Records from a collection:
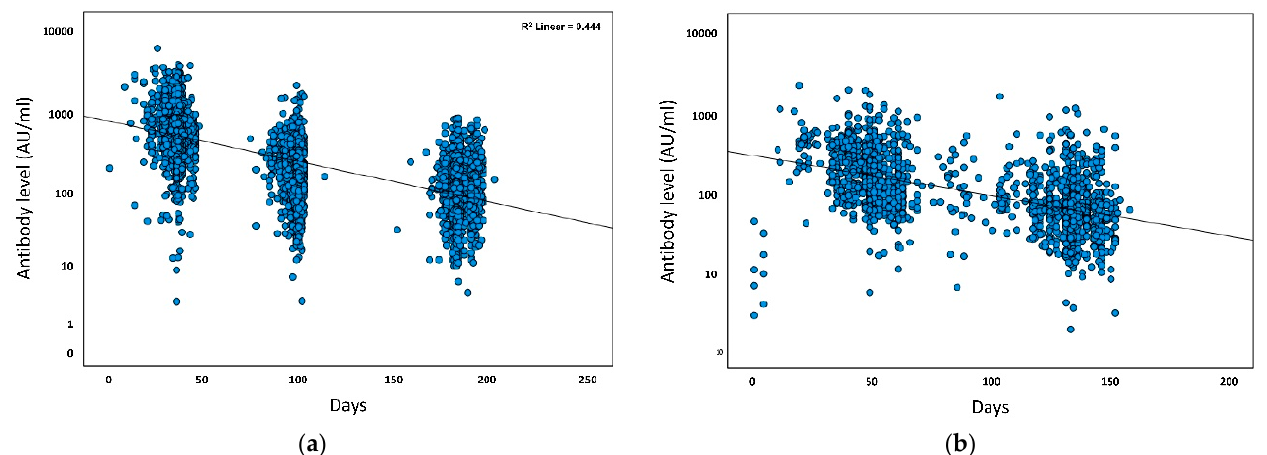
Figure 2. Comparison of antibody concentrations and time for the second and third vaccine doses. ( a ) Time between second vaccine dose and antibody test (days); ( b ) Time between third vaccine dose and antibody test (days).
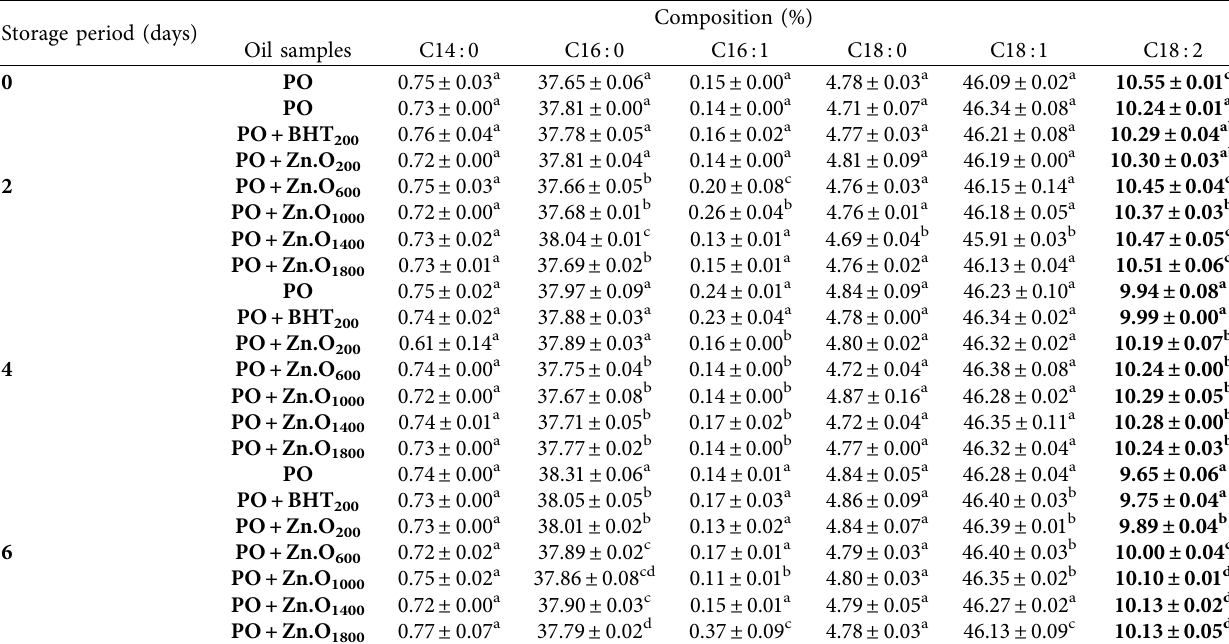
Table 1: Variations in fatty acid composition of palm olein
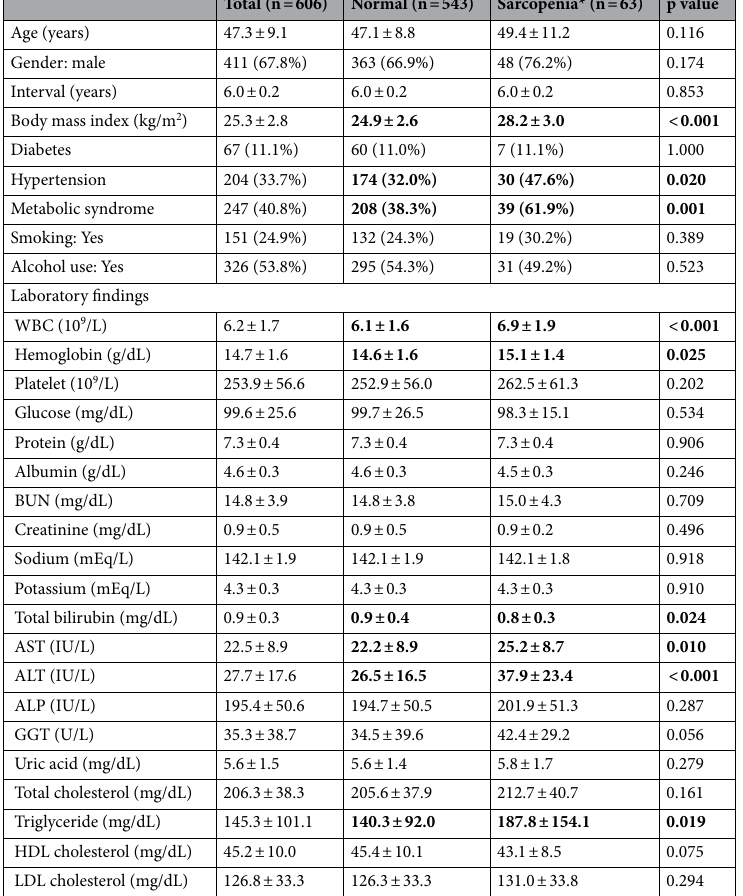
Table 1. Baseline characteristics by initial sarcopenia status (bold: p value < 0.05). WBC White blood cell, BUN Blood urea nitrogen, AST Aspartate aminotransferase, ALT Alanine aminotransferase, ALP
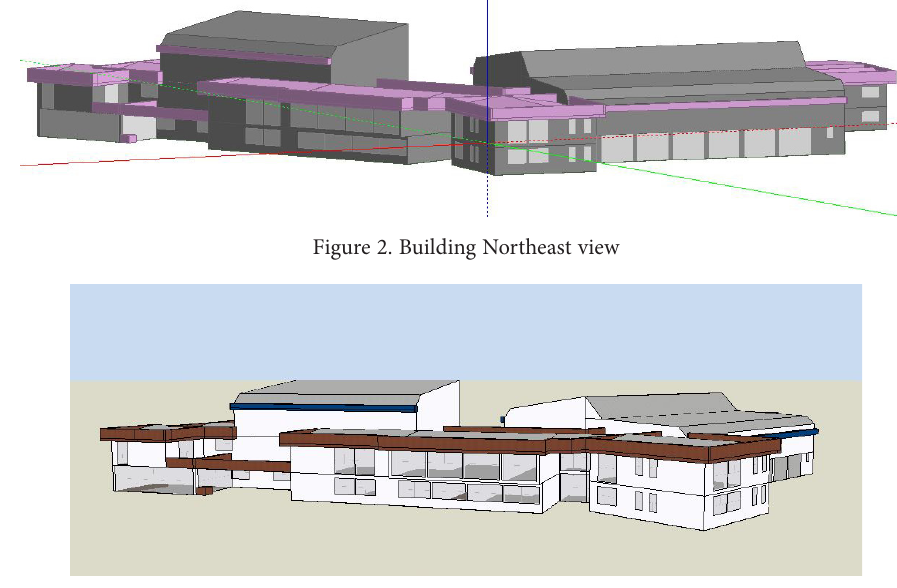
Figure 3. 3D model of the building in view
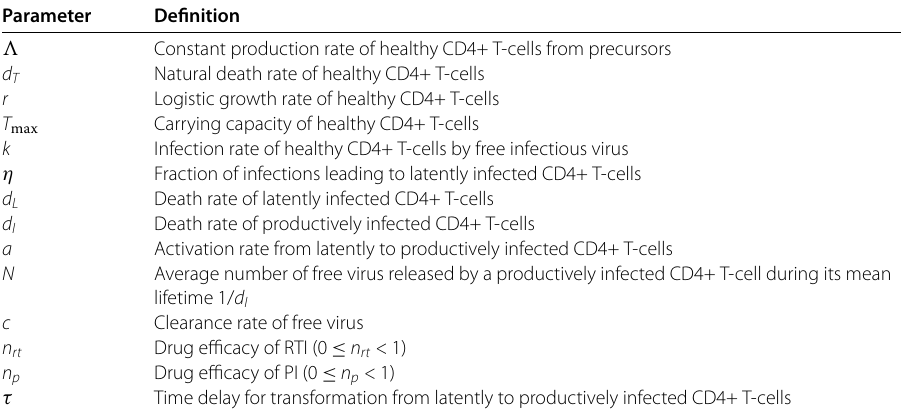
Table 2 Parameters in the model (adapted from [1, 5, 6, 15])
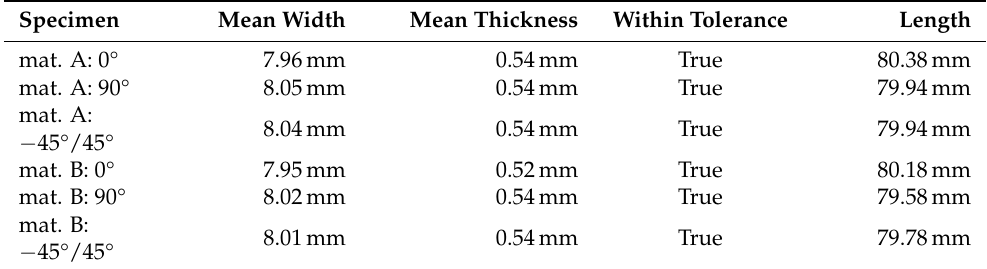
Table 12. Measured dimensional accuracy of the 3D printed specimens using a digital calliper. Specimen Mean Width Mean Thickness Within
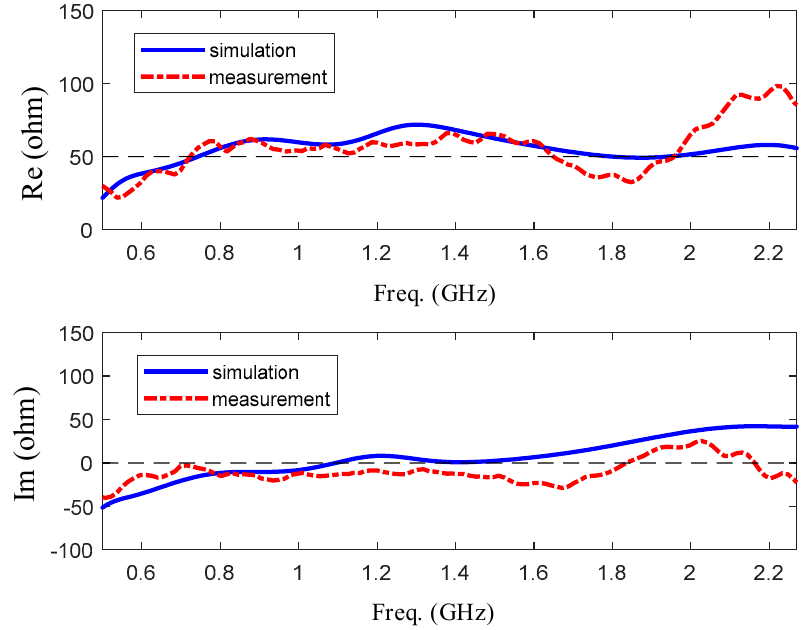
Figure 16. The comparison of reflection coefficient between measurement and simulation.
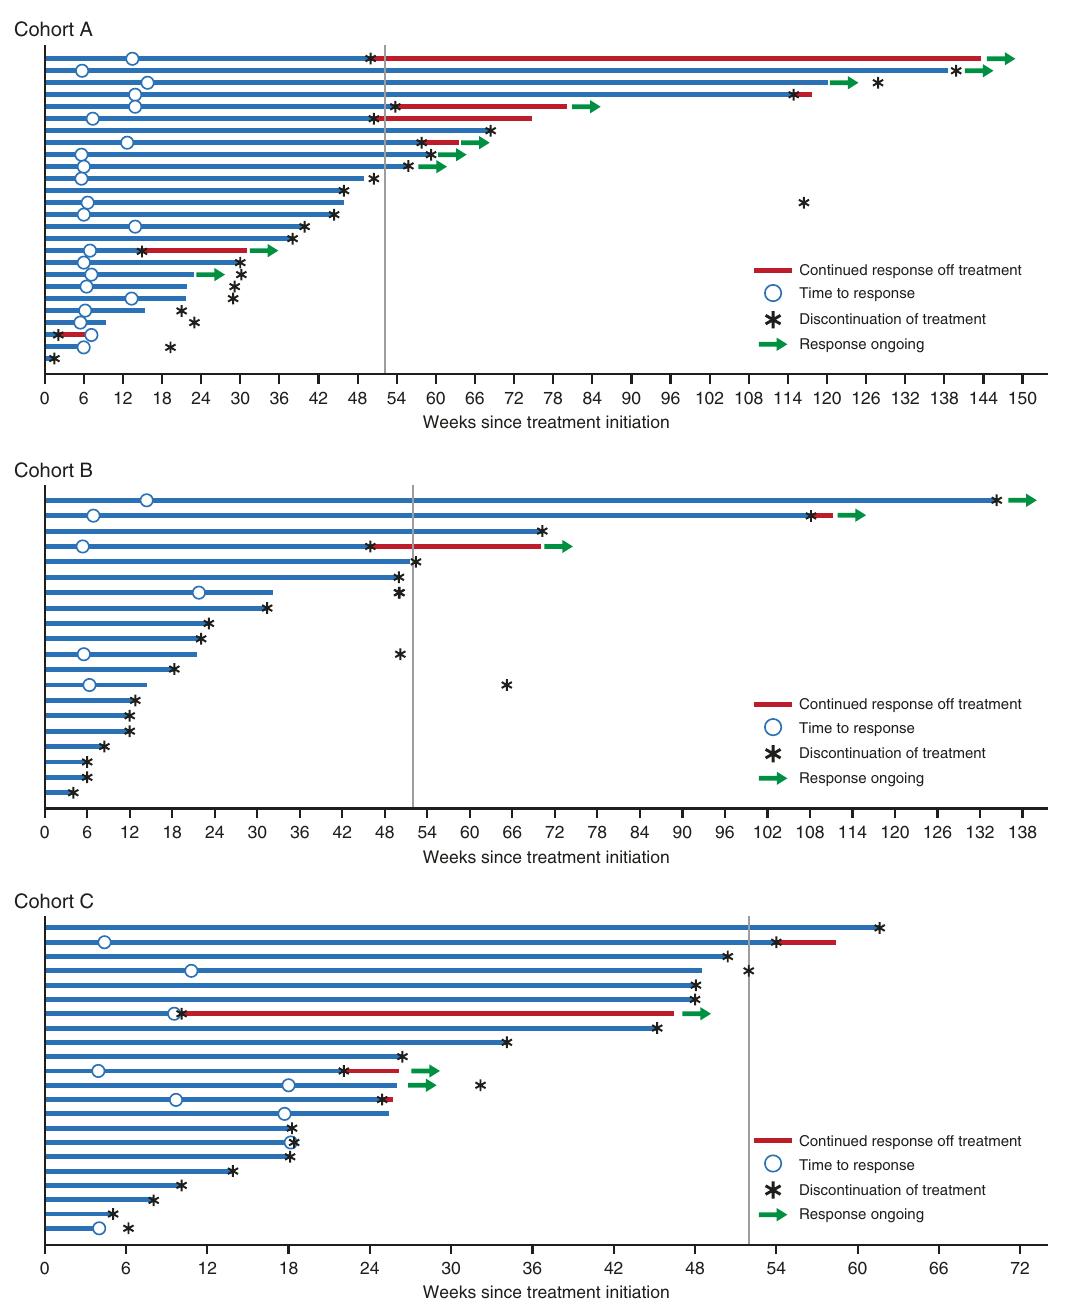
Fig. 2 Duration of response (as-treated population). Vertical lines indicate planned 12 months of treatment with durvalumab. Cohort A, n = 26; Cohort B, n = 20; Cohort C, n =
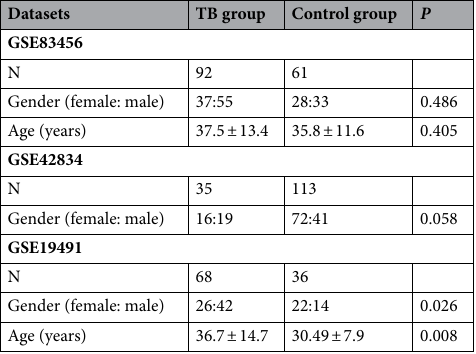
Table 1. The general characteristics of participants in the three datasets. Abbreviations: TB, tuberculosis; N, number.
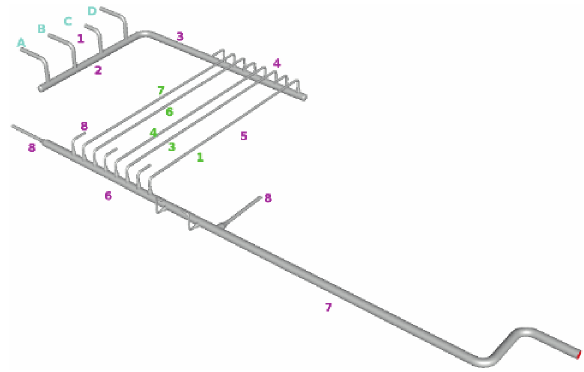
Figure 1: Geometry of piping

◆ ASSIGNMENT
Begin with the first line of the entries above and write out each line exactly, ending with the line containing "Table 1: Variations". Leave out pictures.

◆ RESPONSE BOX
Figure 2. Comparison of antibody concentrations and time for the second and third vaccine doses. ( a ) Time between second vaccine dose and antibody test (days); ( b ) Time between third vaccine dose and antibody test (days).
Table 1: Variations in fatty acid composition of palm olein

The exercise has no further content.